- What to work on
Nothing but the text belongs in the answer: the listing below, copied exactly, without pictures.

- Input data
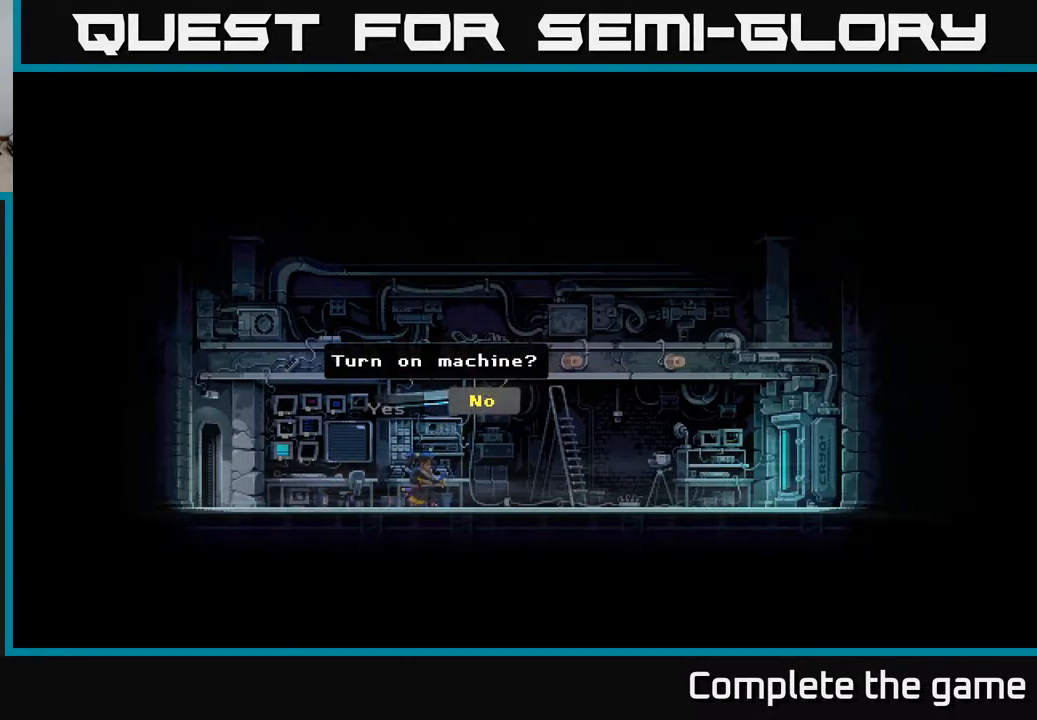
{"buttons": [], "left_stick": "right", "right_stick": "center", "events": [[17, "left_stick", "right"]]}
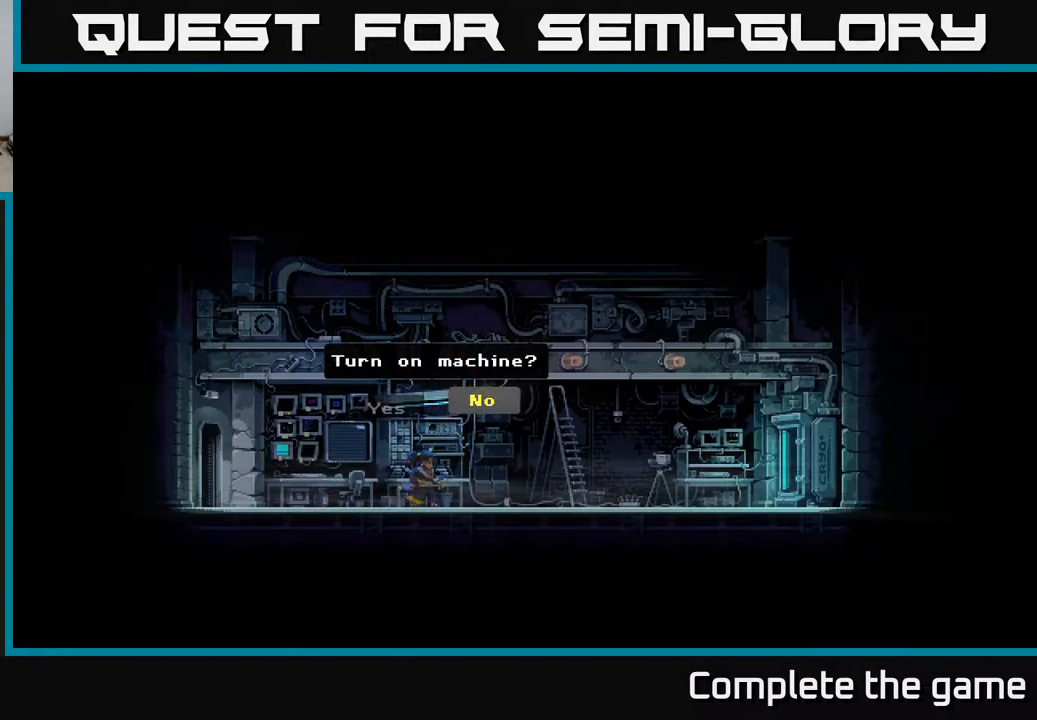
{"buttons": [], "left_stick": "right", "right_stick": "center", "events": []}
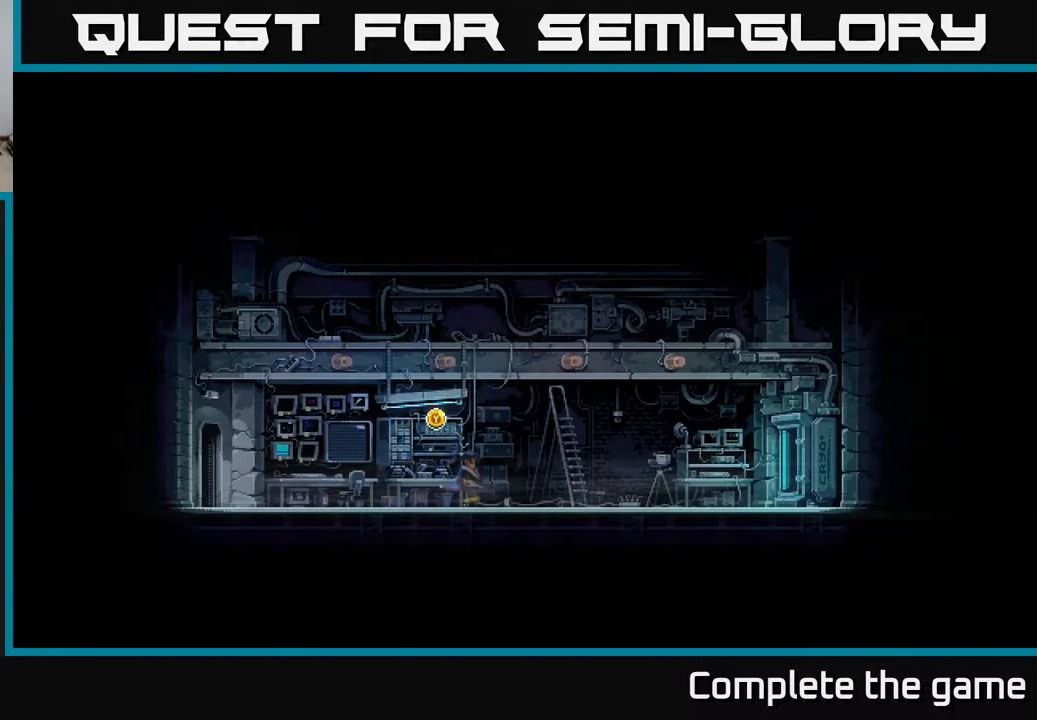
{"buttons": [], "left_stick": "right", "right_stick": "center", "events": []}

- Exercise answer
{"buttons": [], "left_stick": "right", "right_stick": "center", "events": [[17, "left_stick", "right"]]}
{"buttons": [], "left_stick": "right", "right_stick": "center", "events": []}
{"buttons": [], "left_stick": "right", "right_stick": "center", "events": []}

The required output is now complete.